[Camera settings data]
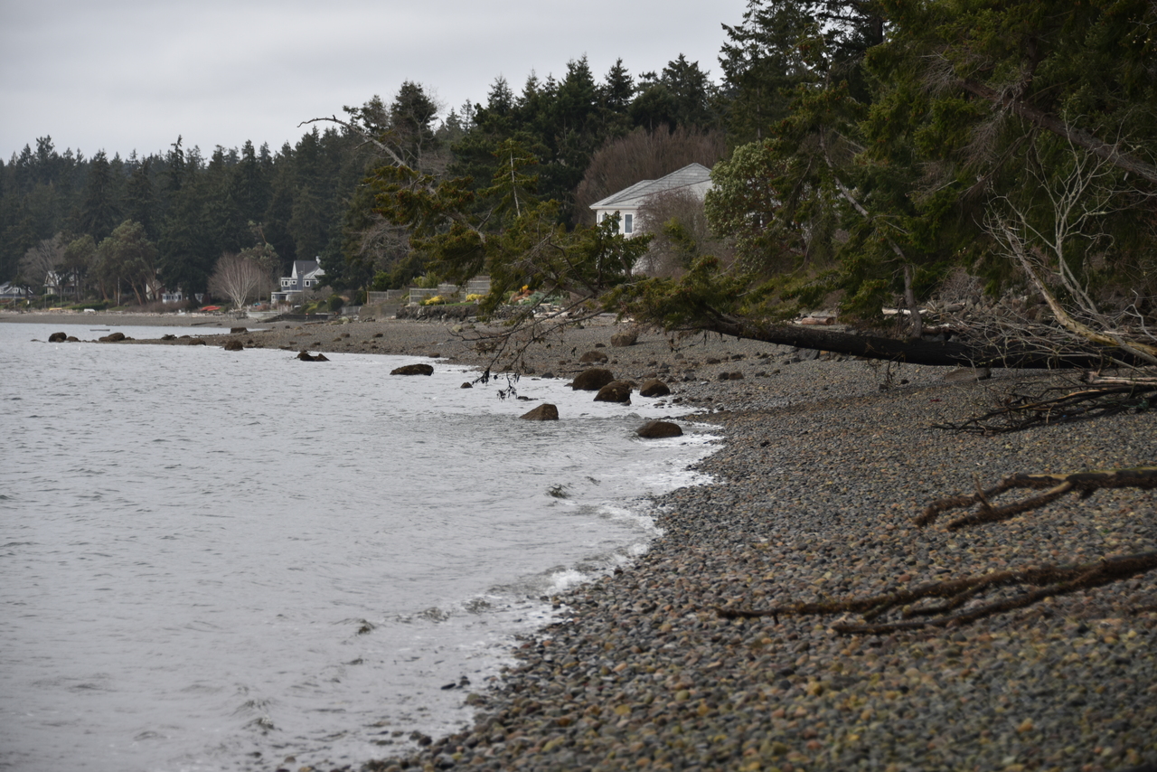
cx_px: 578
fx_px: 3600
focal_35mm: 112
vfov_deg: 12.2
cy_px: 386
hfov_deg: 18.3
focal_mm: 112
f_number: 5.3
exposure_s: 1/250
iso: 160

Request: All the lines above need to be repeated exactly, with no pictures carried over.

Problem solution:
cx_px: 578
fx_px: 3600
focal_35mm: 112
vfov_deg: 12.2
cy_px: 386
hfov_deg: 18.3
focal_mm: 112
f_number: 5.3
exposure_s: 1/250
iso: 160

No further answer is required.